Steato-what you say? Never heard of it? According to the OED, steatopygia The-Hottentot-Venus-In-The-Salon-Of-The-Duchess-Of-Berry,-1830means “a protuberance of the buttocks, due to an abnormal accumulation of fat in and behind the hips and thighs, found (more markedly in women than in men) as a characteristic of certain peoples, esp. the Khoekhoe and San of South Africa.” The italics here are my emphasis. A part of the “entertainment” of this particular spectacle is its abnormality. Both the artistic renderings and the modification of an excess of fat in the behind with the word abnormal convey the mixture of curiosity and revulsion that attended Baartman’s steatophygia. Notice how I reduced Baartman to a facet of her anatomy there? It’s to convey how she was treated all the way into the late twentieth century; moreover it also conveys how easy it is to slip into this de-humanizing objectification. The curiosity and fascination with Baartman’s body continued even after her death, when her corpse was given to a French scientist, depriving her even then of a personhood defined by anything beyond what was considered an anatomical abnormality. This guy, George Cuvier, made a plaster cast of her entire body and then removed her brain and genitalia for display in his own private collection, where they remained on display until 1974 – 1974! – when they were placed in storage. Her remains are eventually returned to South Africa in the eighties, but as dead as they were, we can see even today how enduring her iconography continues to be.

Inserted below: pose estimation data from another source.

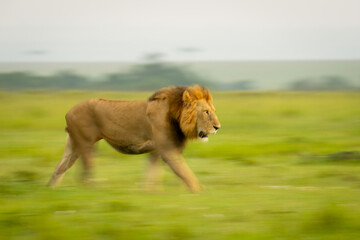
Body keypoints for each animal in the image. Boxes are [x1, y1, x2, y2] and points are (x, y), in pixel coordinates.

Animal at [48, 85, 219, 192]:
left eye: (213, 111)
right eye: (206, 112)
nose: (218, 127)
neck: (176, 114)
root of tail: (68, 112)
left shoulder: (156, 150)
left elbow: (153, 173)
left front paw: (151, 192)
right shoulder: (167, 149)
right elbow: (185, 171)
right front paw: (199, 191)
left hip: (73, 146)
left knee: (60, 168)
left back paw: (51, 189)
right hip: (86, 144)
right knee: (85, 173)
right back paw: (92, 191)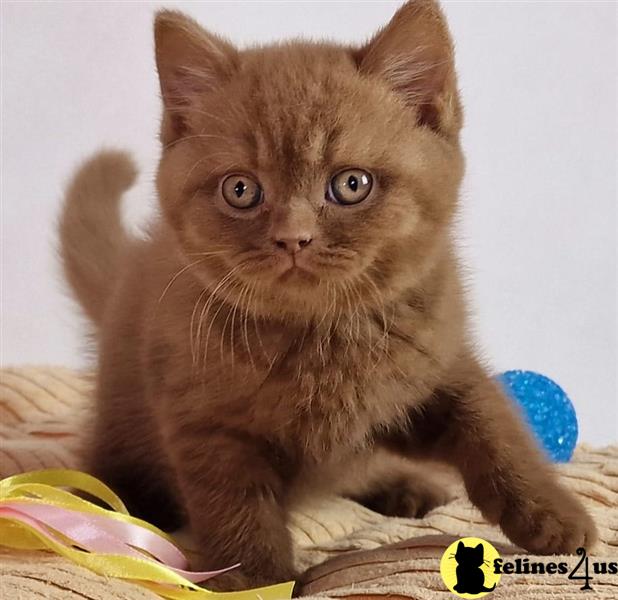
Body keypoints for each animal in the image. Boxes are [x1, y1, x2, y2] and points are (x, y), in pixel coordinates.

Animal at [60, 0, 596, 592]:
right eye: (241, 190)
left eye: (351, 185)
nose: (293, 238)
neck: (322, 336)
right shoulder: (205, 422)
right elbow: (237, 507)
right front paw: (259, 581)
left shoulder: (438, 356)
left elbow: (494, 423)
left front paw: (553, 514)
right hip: (121, 414)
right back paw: (97, 503)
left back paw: (401, 483)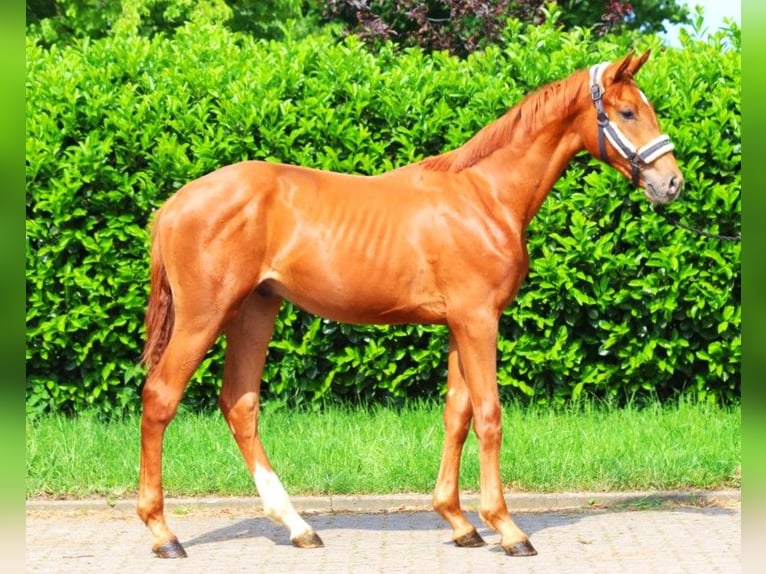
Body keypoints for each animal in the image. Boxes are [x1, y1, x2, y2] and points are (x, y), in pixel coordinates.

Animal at [136, 51, 684, 560]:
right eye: (628, 111)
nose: (672, 183)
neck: (486, 197)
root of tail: (173, 205)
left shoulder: (459, 324)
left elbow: (457, 414)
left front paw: (460, 523)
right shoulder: (478, 320)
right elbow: (489, 415)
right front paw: (506, 528)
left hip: (255, 310)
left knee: (240, 403)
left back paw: (298, 526)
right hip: (205, 316)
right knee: (160, 397)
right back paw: (164, 534)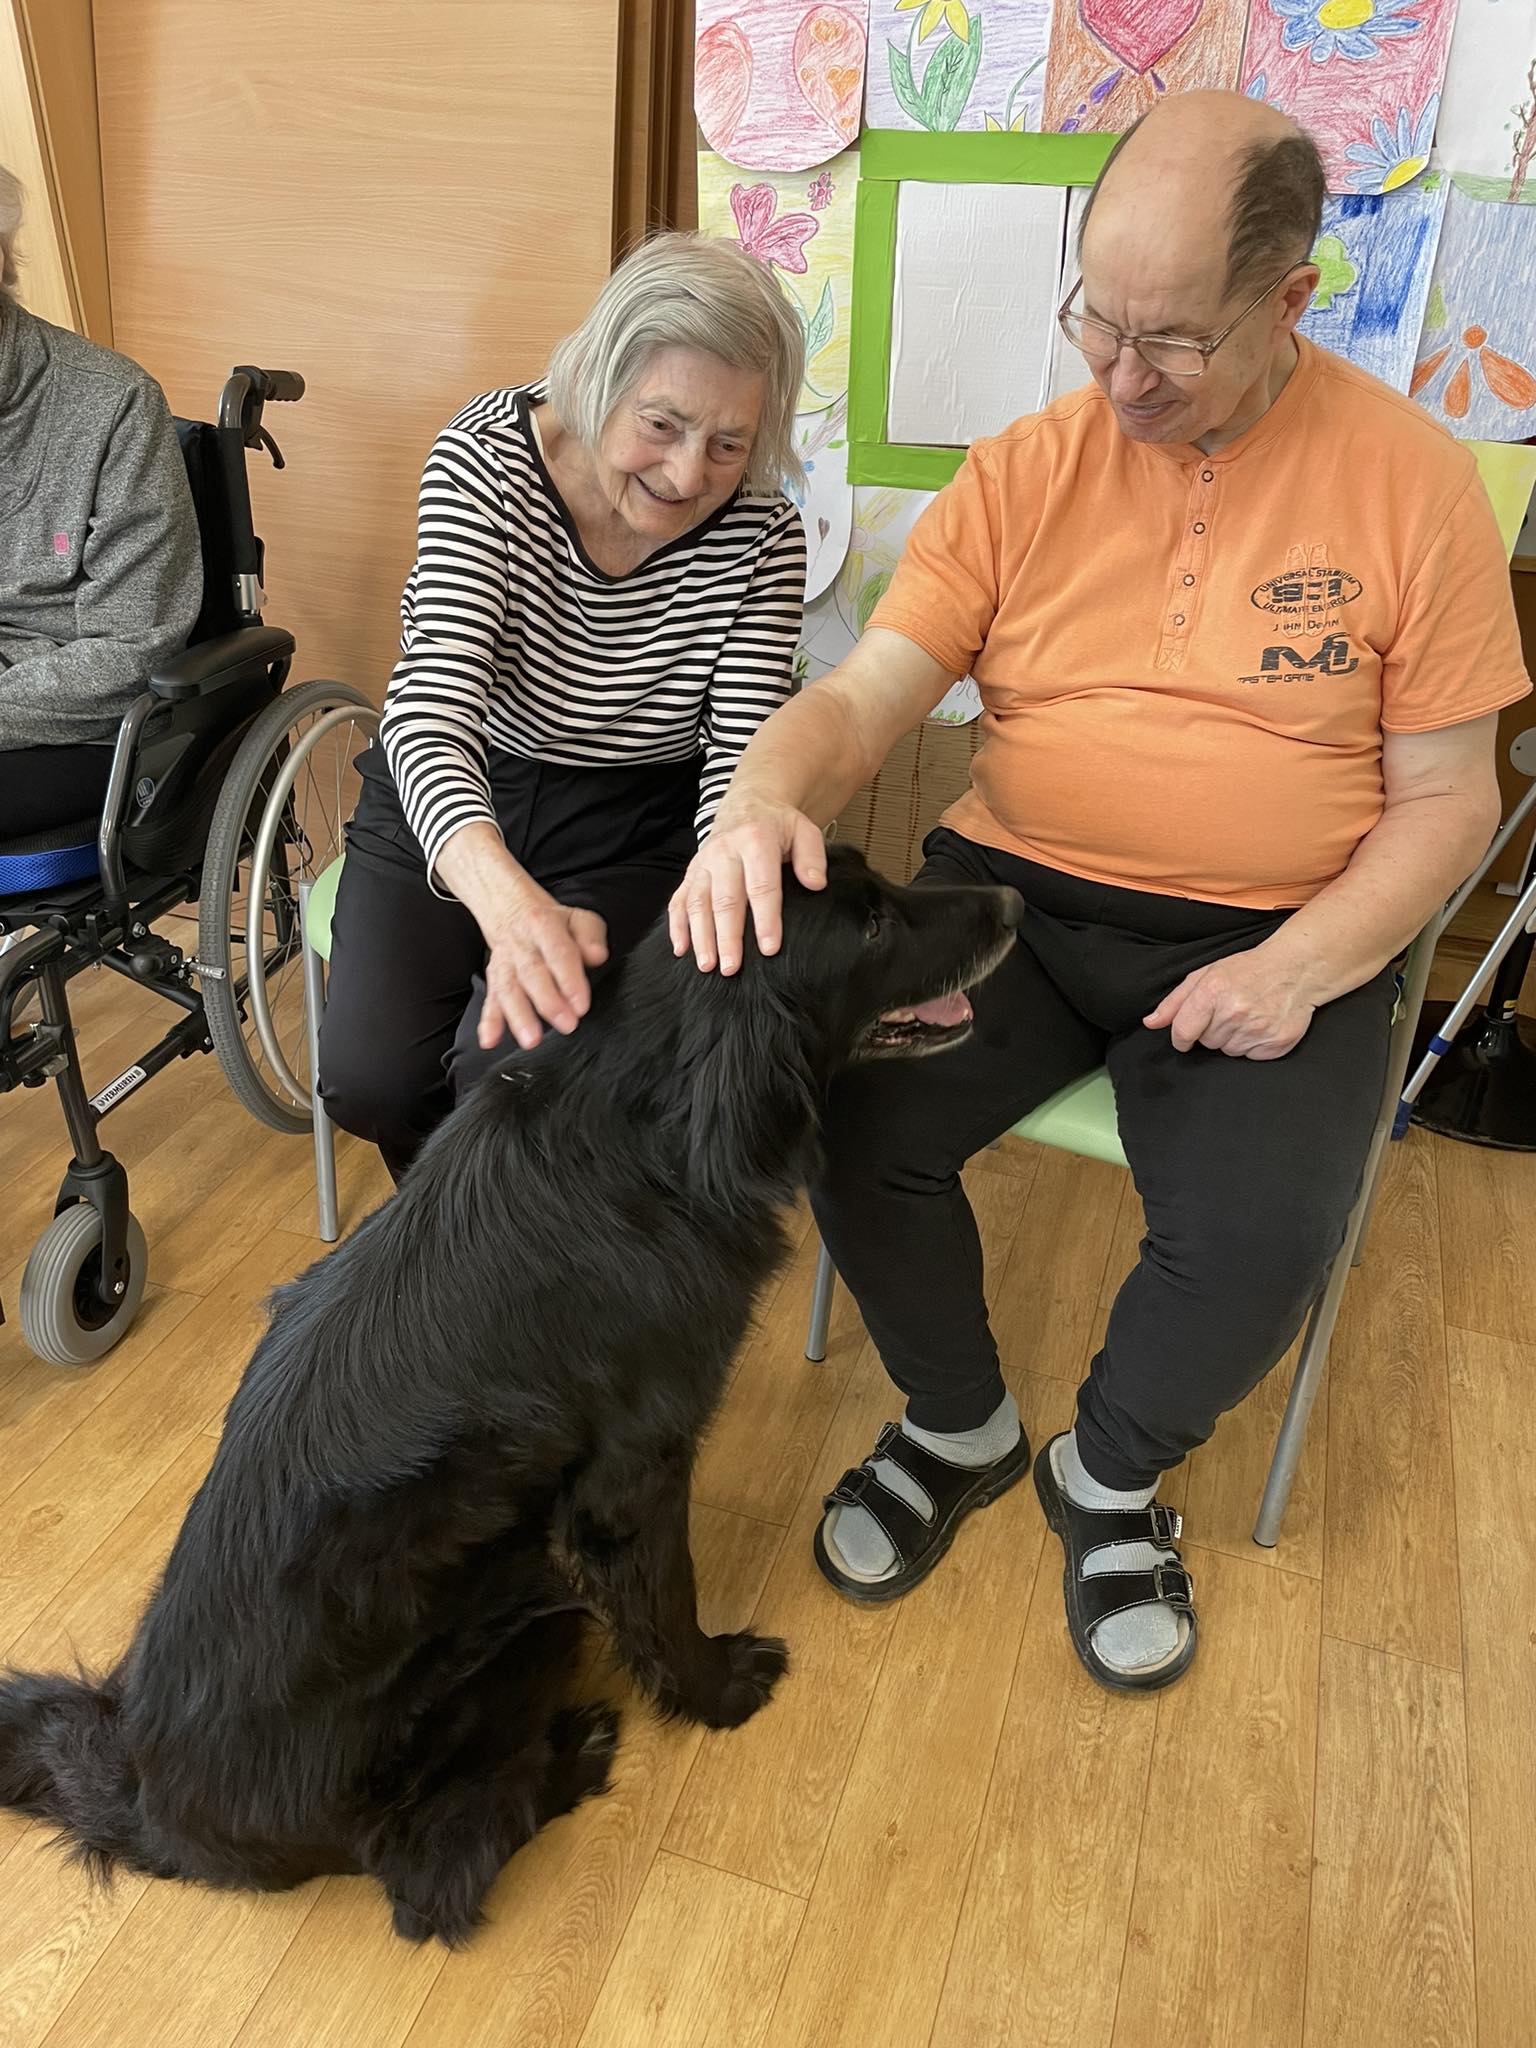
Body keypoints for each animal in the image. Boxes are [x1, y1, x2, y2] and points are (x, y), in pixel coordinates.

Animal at [0, 844, 1019, 1945]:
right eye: (870, 925)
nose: (1013, 901)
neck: (649, 1122)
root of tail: (146, 1798)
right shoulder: (632, 1481)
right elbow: (668, 1604)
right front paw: (717, 1688)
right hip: (514, 1613)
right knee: (428, 1879)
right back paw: (575, 1752)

In case you think this is yet another cry for the sisters of all colors to wake up and realize they have allowed themselves and their bodies to continue to be ravaged by a system of sexualization steeped in slavery . . . of course, yes, this is definitely a part of it. But I am more interested in the way we as an audience continue to respond with the same brand of anatomical curiosity, revulsion, and arousal that characterized early nineteenth century viewers’ gaze at Baartman’s body. Have we not gotten past this yet?

Goude’s “Champagne Incidents”

I’d like to propose, ladies and gentlemen, that we stop thinking that it is the butts themselves, the women who wear them, or even their decision to wear them nude publicly that we need to focus on, but rather how we as an audience continue to watch, consume, and respond in racist, sexist, xenophobic, and ultimately hypocritical ways. The appearance of yet another image of Kim K’s body is not an event in itself. Every day we can get that over on Instagram. It is neither noteworthy nor novel. What is noteworthy and worth some reflection is why we as spectators continue to respond to things like steatopygia in ways that resonate with the politics of pre-abolition nineteenth century Europeans. Surely we have advanced some. Or at the very least would like to. If Kim K chooses to rest her personal posterity on her posterior, lord knows it’s vast enough to hold it, then that is her choice and I support her right to make it. But I also ask that we, as an audience, not be passive and ignorant spectators of these choices, rehearsing without even realizing it worn and frightening ways of seeing.